-- start of GIVEN ENTRIES --

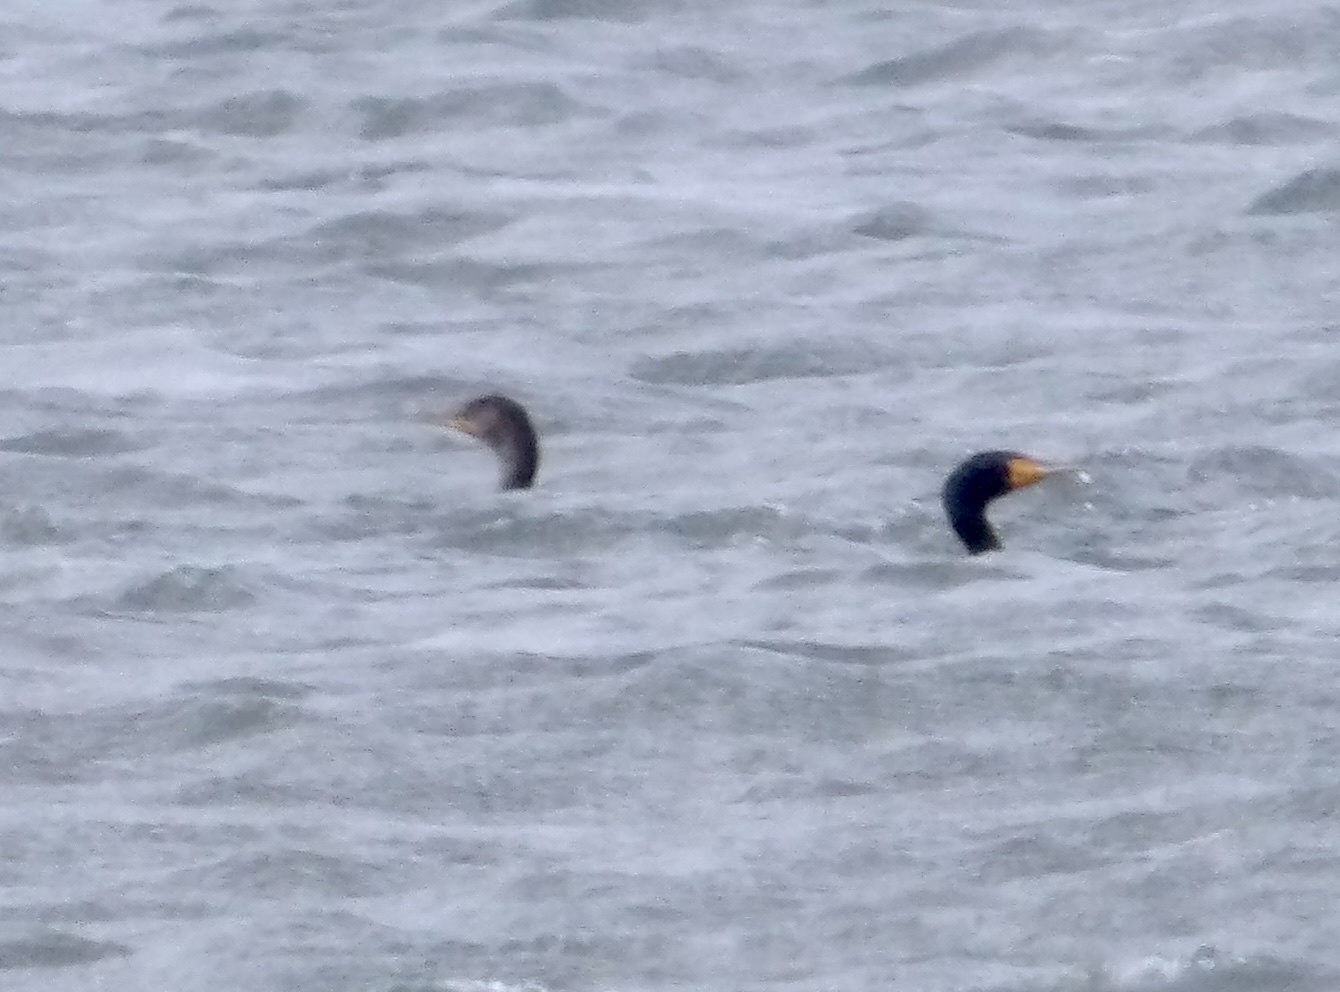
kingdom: Animalia
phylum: Chordata
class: Aves
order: Suliformes
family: Phalacrocoracidae
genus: Phalacrocorax
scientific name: Phalacrocorax auritus
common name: Double-crested cormorant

-- end of GIVEN ENTRIES --

*SHORT TASK*
Copy out every text line in the rows above without changing anything, and leave the picture out.

*ANSWER TO THE TASK*
kingdom: Animalia
phylum: Chordata
class: Aves
order: Suliformes
family: Phalacrocoracidae
genus: Phalacrocorax
scientific name: Phalacrocorax auritus
common name: Double-crested cormorant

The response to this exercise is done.